Cuando comencé a enseñar, rápidamente pude confirmar que al menos otros colegas se habían hecho historiadores por razones similares a la mía. En Bates College, el decano de mi departamento, el profesor Steve Hochstadt, colocó orgullosamente un cartel en su puerta donde se leía: “Cambiando el Mundo, Un Estudiante a la Vez”. Cuando entro a un salón de clase, a un seminario, a una asesoría, o a corregir trabajos, nunca olvido cómo me sentí cuando vi ese cartel o lo que aprendí de él.
Yo “hago historia” porque presenciar el racismo –abierto, inserto y reluciente como “orgullo” cultural o nacional– me obligó a hacerlo. Tanto en la historia como en la vida real, observé que la apatía –y no la pasividad– es el obstáculo principal al cambio histórico en favor de la transformación humana, la redención, la elevación y la rectificación. La pasividad necesita evadir la oportunidad de actuar; la apatía es el reconocimiento de la necesidad de actuar y la decisión de no hacerlo. Como historiadores, nosotros cambiamos el mundo porque en nuestra investigación y escritura servimos como testigos de aquello que ha sido olvidado, borrado, negado, desconocido, silenciado y en ocasiones también de personas, acontecimientos y perspectivas aparentemente sin importancia.
Y nosotros mismos sufrimos cambios en el proceso de ser testigos del pasado, al hacer este público y debatirlo con otros. También reconocemos el valor del cambio en sí cuando preguntamos y respondemos las Grandes Preguntas: ¿Por qué Haití es tan pobre? ¿Por qué existe aún una monarquía en Reino Unido? ¿Por qué elegimos a Barack Obama? ¿Por qué elegimos a Donald Trump? ¿Por qué hay mujeres que reciben un salario menor al de los hombres por realizar el mismo trabajo? ¿Por qué tantos estadounidenses creen que su derecho a portar armas es lo que los hace “libres”?
Creo que muchos historiadores –incluyendo aquellos que respondieron la pregunta de la Presidente Norton– se hicieron historiadores por la misma razón que yo, incluso si sus propias experiencias personales o cotidianas los condujeron a percibir sus roles de un modo distinto: somos historiadores no siempre conscientes de nuestra necesidad intellectual y de la creencia de que la creación y difusión de conocimiento histórico modifica actitudes contemporáneas así como el destino de la humanidad. En estos días necesitamos decir esto con más frecuencia de lo habitual; nuestra creciente marginalidad del centro del discurso público nos obliga a hacerlo.

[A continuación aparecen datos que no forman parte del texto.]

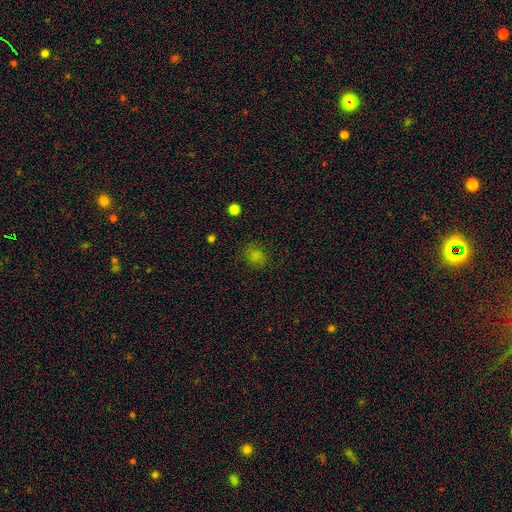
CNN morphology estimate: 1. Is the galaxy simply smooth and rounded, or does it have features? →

Lillian Guerra es Profesora principal en el Departamento de Historia de la Universidad de Florida, Estados Unidos. Obtuvo su Ph.D. en la Universidad de Wisconsin, Madison en 2000 y su investigación gira en torno a la historia de Cuba contemporánea. Ha recibido numerosas becas y reconocimientos por sus trabajos, los cuales se centran en libros como: The Myth of José Martí: Conflicting Nationalisms in Early Twentieth Century Cuba (2005) y Visions of Power in Cuba: Revolution, Redemption and Resistance, 1959-1971 (2012). Más recientemente, ha aparecido: Heroes, Martyrs, and Political Messiahs in Revolutionary Cuba (2018). En HGoL hemos publicado su ensayo en español: Por qué la historia del Caribe es importante (2014).